Martin - I think CP3 can get away with his dirtiness because of his size. I've heard plenty of first-hand accounts (most recently on this very site) about how charitable Paul's 6'0" listing is. And when you have a little guy in a league full of giants, you're going to get some leeway from the fans.

Look at the popularity of Spud Webb and AI - NBA nation embraces the little dude. Who cares if he throws a little dirt to compete with the big guys?

 
At 5/16/2008 7:15 PM, Blogger Derek spooky McCormack said...

Not that I disagree with anything you (Shoals) have said about the Spurs, but I'm uneasy with all of this nostalgic-passive lament of last year's Horry v. Nash (saying that at least Horry's hit on West wasn't Horry's hit on Nash).

It seemed wrong for the Suns to even complain as they did, or for Suns fans to complain. Because really, the Suns have Raja Bell.

What it is. In neither case (Bell on Kobe, Horry on anyone) is it at all in the spirit of the game, or even in the spirit of 'game' itself.

But I always had the sense that the Suns had some of that not-playing-in-the-spirit-of-the-game stuff in them. The back pick on West hurt me a bit more. But I'm not a tough guy.

 
At 5/17/2008 1:59 AM, Blogger Nathaniel Jones said...

I'm starting the movement here: Kirilenko to the Knicks. I want the first ever 6'9" point-center. Build the franchise around him.

 
At 5/17/2008 12:47 PM, Blogger Unknown said...

Kirilenko to the Knicks = the entire neighborhood of Brighton Beach comes out to MSG = the chants in the stands will be like the opening credits of the Hunt for Red October. An interesting idea, but what the fuck do we do when Donnie Walsh drafts Tyler Hansborough? Is that redundancy or the beginning of something?

 
At 5/17/2008 2:14 PM, Anonymous Anonymous said...

@ Carter B: see also Johnson, Earvin.

"Magic" to his friends.

 
At 5/17/2008 3:38 PM, Blogger Nathaniel Jones said...

Nah man. I'm not talking about someone who's just a big PG, or a point-forward type of thing. I mean maybe the historic Game 6 in 1980 could be the prototype for what I'm envisioning, but outside of that game, those teams still had Kareem down low. I want AK becoming what Diaw would be if he were a franchise player. Positional revolution pushed to the breaking point. Rotating positions with every possession. Hybrids of hybrids. Let D'Antoni's genius shine free of the shackles of Nash's 6'2"-ness.

 
At 5/17/2008 4:02 PM, Blogger Justin Tenuto said...
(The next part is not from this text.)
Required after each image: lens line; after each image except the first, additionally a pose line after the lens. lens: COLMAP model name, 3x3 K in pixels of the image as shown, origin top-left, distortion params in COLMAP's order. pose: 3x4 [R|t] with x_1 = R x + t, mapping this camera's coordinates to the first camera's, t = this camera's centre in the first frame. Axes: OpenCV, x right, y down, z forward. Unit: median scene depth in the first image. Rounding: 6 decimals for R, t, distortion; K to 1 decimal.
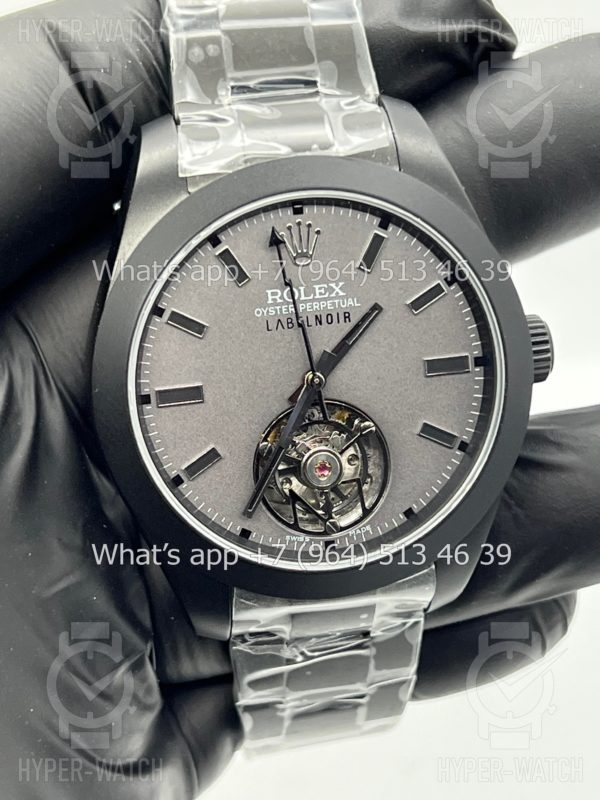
lens RADIAL K [[1881.5, 0, 300.0], [0, 1881.5, 400.0], [0, 0, 1]] dist [0.281426, -0.173882]
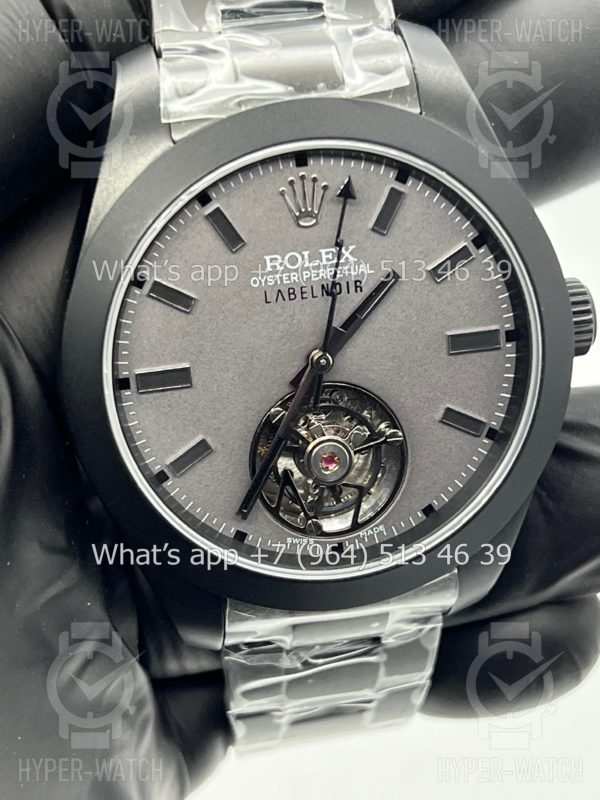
lens RADIAL K [[1881.5, 0, 300.0], [0, 1881.5, 400.0], [0, 0, 1]] dist [0.281426, -0.173882]
pose [[0.999879, -0.001635, 0.015498, -0.014893], [0.000502, 0.997341, 0.072875, -0.054571], [-0.015576, -0.072858, 0.997221, 0.140780]]
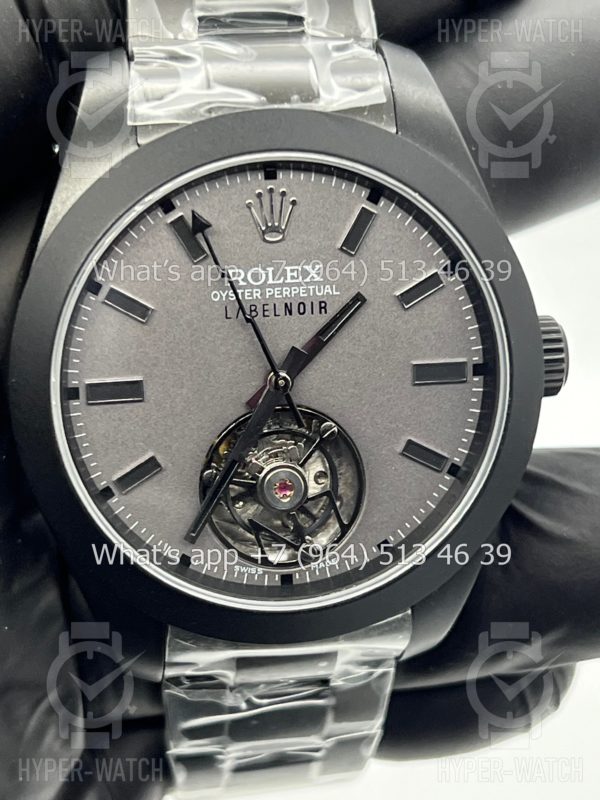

Carter: That was the hallucinatory dream of this Warrior fan when the team traded Mr. Richardson in transparent hopes of landing KG. If anyone would be ludicrous enough to try the Point Center, it would've been Nellie. I saw it so vividly: KG bringing the ball up, feeding Baron in the post---a thing of silly beauty. The pick and rolls would have been a thing to behold.

 
At 5/17/2008 6:25 PM, Blogger Sweat of Ewing said...

If that Marbury-for-Diaw/Barbosa trade went through, I would have only been happy with it if they also got Kirilenko. Picture the starters: Barbosa, Crawford, Robinson, Kirilenko, Diaw, with David Lee coming off the bench. Nothing would ever have been so dysfunctional, nor would a team ever have been so ungainly and beautiful.

 
At 5/17/2008 11:18 PM, Blogger Unknown said...

But we'd lose the hilarity of Kirilenko running unrewarded baseline sweeps on every single fastbreak for three quarters.

Actually, that hypothetical team would be something very akin to Total Football as practiced by the Dutch back in the '70s.

That system stressed the repeated practice of 4 on 4 to get the players comfortable with being so mobile and touching the ball constantly for short periods of time. Henry Abbott's said many times he likes 4 on 4 basketball games for its fluidity.

Kirilenko, Diaw, Crawford, Barbosa: 4 on 4 dark horses.

 
At 5/21/2008 4:58 PM, Blogger Nate said...

Every one of that string of fouls (what was it? Five in a row?) on the Hornets' stars was absolutely correct. But they all would have been one hundred percent, just as correct if they had gone the other way. That might be the most frustrating thing about the NBA: the refs decide so many games, more than we'd like to admit; not out of some insane conspiracy, but through human fallibility and random chance.